**AUFGABEN**
a - Gib den Text über den Neubau aus Holz von „Die Pläne für“ bis einschließlich „Teeküche im Erdgeschoß.“ Wort für Wort wieder.
b - Aus welchem Material wurde laut dem Text über den Neubau das Untergeschoß gebaut?

**LESETEXT**
☆ ☆ ☆ ☆ ☆ ☆ ☆

Die Pläne für das Labor- und Büroprojekt stammen von DELTA und SWAP Architekten. Der zweigeschoßige Neubau mit rund 1.300 Quadratmetern wurde in rund einem Jahr Bauzeit errichtet und plangemäß im April 2017 an die Universität für Bodenkultur Wien übergeben. Anschließend erfolgten die Möblierung und der Einbau der Laboreinrichtung. Seit Mai 2017 forschen und arbeiten hier das Zentrum für Analytik und ein Institut für Umweltbiotechnologie des interuniversitären Departments für Agrarbiotechnologie (IFA). Das Analytikzentrum zog in die Labors, Büros  und Nebenräume des Erdgeschoßes ein. Im Obergeschoß befindet sich das Institut für Umweltbiotechnologie. Herzstück des zweigeschoßigen Holzbaus und damit zentraler Treffpunkt ist ein Besprechungs- und Aufenthaltsbereich mit Teeküche im Erdgeschoß.

Ökologischer Baustoff für ökonomischen und komfortablen Betrieb Der Baustoff Holz ist nicht nur an der Fassade sichtbar, sondern prägt auch die Ästhetik im Inneren des Gebäudes. Für den Neubau wurden rund 500 Kubikmeter Holz aus heimischen Wäldern verarbeitet. Alle Büros sind nach Süden oder Westen ausgerichtet und profitieren somit von viel natürlichem Licht. Die Labors wurden bewusst auf der Nordseite geplant, um blendfreies Arbeiten zu ermöglichen. Der Bau passt mit seiner klaren Struktur sehr gut zum Charakter des bestehenden Campus. Typisch für einen modernen Holzbau, erreicht das Gebäude Niedrigenergiestandard. Gebäudekühlung und außenliegender Sonnenschutz sorgen in den Sommermonaten für ein angenehmes Raumklima. Im Winter erzeugt die Fußbodenheizung behagliche Wärme. Die Versorgung erfolgt über Fernwärme. Die gesamte Haustechnik wird vom Untergeschoß aus gesteuert. Dieses wurde im Gegensatz zu den oberirdischen Stockwerken aus Stahlbeton gefertigt.

☆ ☆ ☆ ☆ ☆ ☆ ☆

**VORLIEGENDE EINTRÄGE**
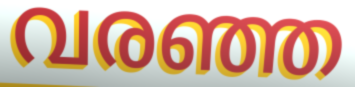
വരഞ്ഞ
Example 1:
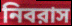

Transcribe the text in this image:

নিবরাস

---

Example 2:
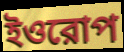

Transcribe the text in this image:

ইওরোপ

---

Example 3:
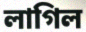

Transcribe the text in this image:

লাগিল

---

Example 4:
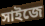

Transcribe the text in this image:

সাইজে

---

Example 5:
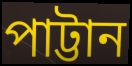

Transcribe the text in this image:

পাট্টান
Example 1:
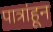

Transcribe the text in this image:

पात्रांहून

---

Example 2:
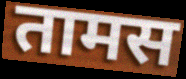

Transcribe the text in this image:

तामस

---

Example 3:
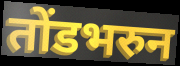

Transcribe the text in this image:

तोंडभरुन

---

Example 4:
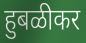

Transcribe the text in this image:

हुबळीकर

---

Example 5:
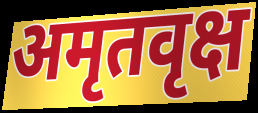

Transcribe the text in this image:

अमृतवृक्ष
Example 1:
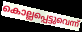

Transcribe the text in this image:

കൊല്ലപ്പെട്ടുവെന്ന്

☆ ☆ ☆ ☆ ☆ ☆ ☆

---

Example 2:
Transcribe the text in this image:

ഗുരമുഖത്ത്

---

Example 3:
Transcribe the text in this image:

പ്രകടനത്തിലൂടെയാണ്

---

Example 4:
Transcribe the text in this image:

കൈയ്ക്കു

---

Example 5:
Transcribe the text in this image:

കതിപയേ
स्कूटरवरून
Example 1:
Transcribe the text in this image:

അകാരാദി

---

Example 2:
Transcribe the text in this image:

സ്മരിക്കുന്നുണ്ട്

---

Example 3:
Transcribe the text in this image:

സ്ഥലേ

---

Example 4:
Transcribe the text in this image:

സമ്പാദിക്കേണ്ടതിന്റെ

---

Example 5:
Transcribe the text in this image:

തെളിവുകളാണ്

☆ ☆ ☆ ☆ ☆ ☆ ☆

**ANTWORTEN**
a -
Die Pläne für das Labor- und Büroprojekt stammen von DELTA und SWAP Architekten. Der zweigeschoßige Neubau mit rund 1.300 Quadratmetern wurde in rund einem Jahr Bauzeit errichtet und plangemäß im April 2017 an die Universität für Bodenkultur Wien übergeben. Anschließend erfolgten die Möblierung und der Einbau der Laboreinrichtung. Seit Mai 2017 forschen und arbeiten hier das Zentrum für Analytik und ein Institut für Umweltbiotechnologie des interuniversitären Departments für Agrarbiotechnologie (IFA). Das Analytikzentrum zog in die Labors, Büros  und Nebenräume des Erdgeschoßes ein. Im Obergeschoß befindet sich das Institut für Umweltbiotechnologie. Herzstück des zweigeschoßigen Holzbaus und damit zentraler Treffpunkt ist ein Besprechungs- und Aufenthaltsbereich mit Teeküche im Erdgeschoß.

b - Aus Stahlbeton.